[Your objective]:
Pull the text of every item below out word for word, without the pictures.

[Data]:
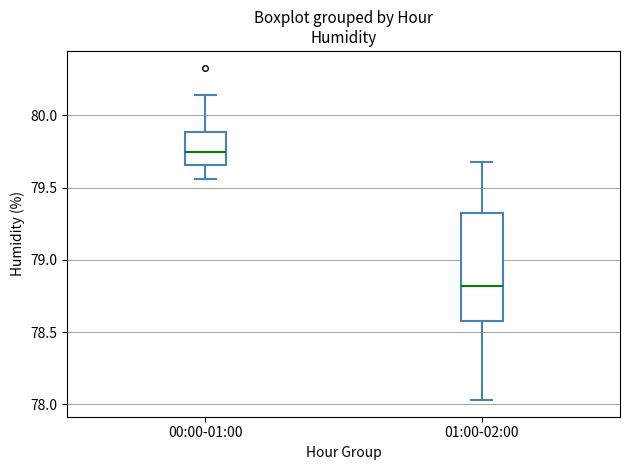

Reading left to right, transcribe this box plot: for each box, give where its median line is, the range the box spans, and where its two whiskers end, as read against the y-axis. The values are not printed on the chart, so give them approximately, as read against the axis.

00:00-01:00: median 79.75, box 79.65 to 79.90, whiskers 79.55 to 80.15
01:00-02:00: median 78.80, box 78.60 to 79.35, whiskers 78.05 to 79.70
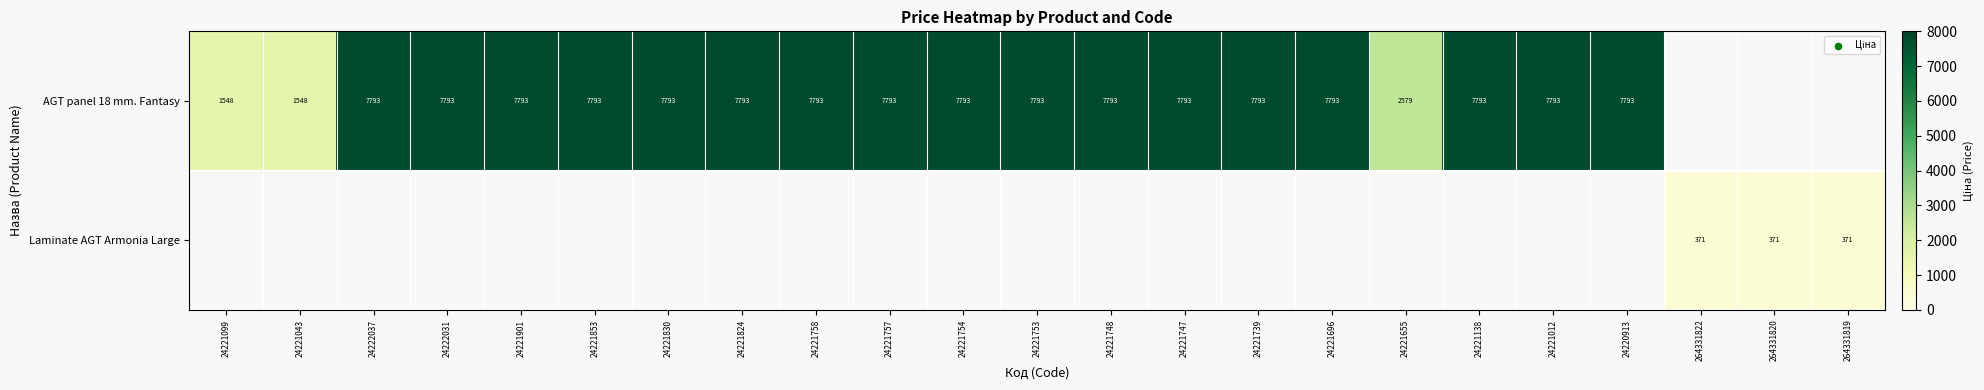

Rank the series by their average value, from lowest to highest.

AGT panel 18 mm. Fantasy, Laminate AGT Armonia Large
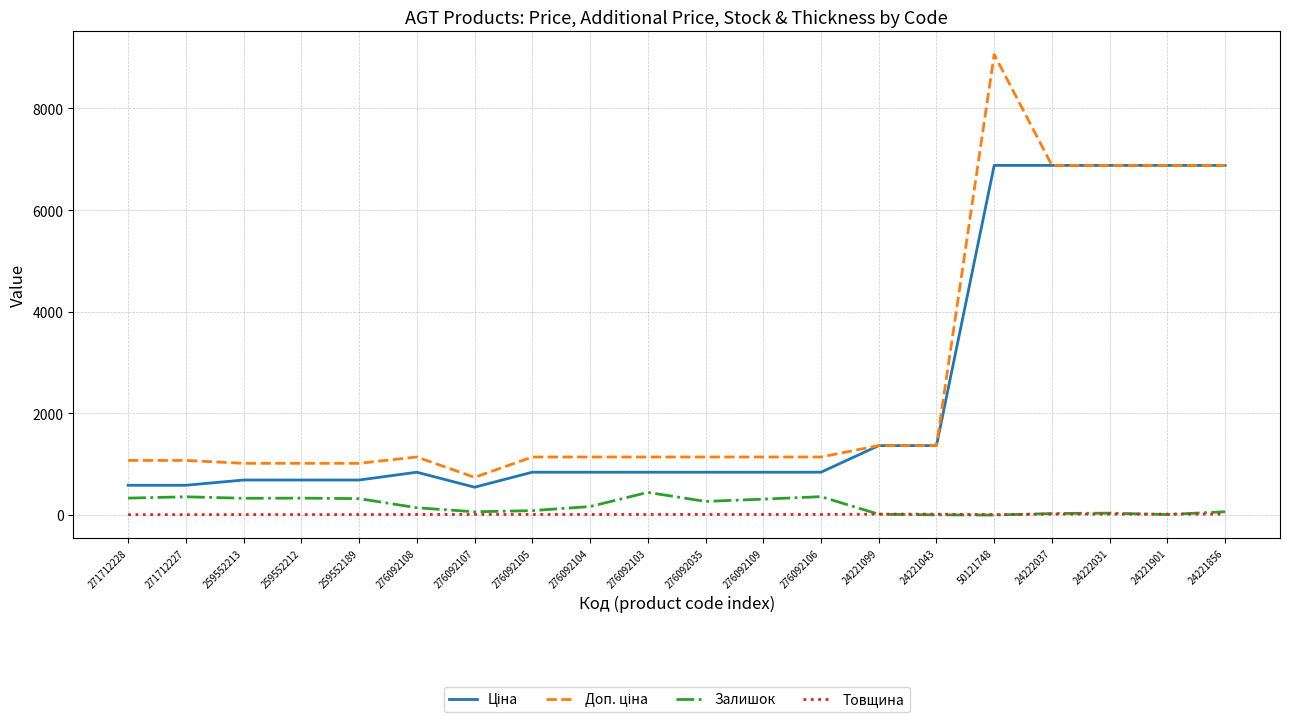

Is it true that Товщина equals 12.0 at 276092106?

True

[Result for this task]:
Reading left to right, transcribe this box plot: for each box, give where its median line is, the range the box spans, and where its two whiskers end, as read against the y-axis. The values are not printed on the chart, so give them approximately, as read against the axis.

00:00-01:00: median 79.75, box 79.65 to 79.90, whiskers 79.55 to 80.15
01:00-02:00: median 78.80, box 78.60 to 79.35, whiskers 78.05 to 79.70

Rank the series by their average value, from lowest to highest.

AGT panel 18 mm. Fantasy, Laminate AGT Armonia Large

Is it true that Товщина equals 12.0 at 276092106?

True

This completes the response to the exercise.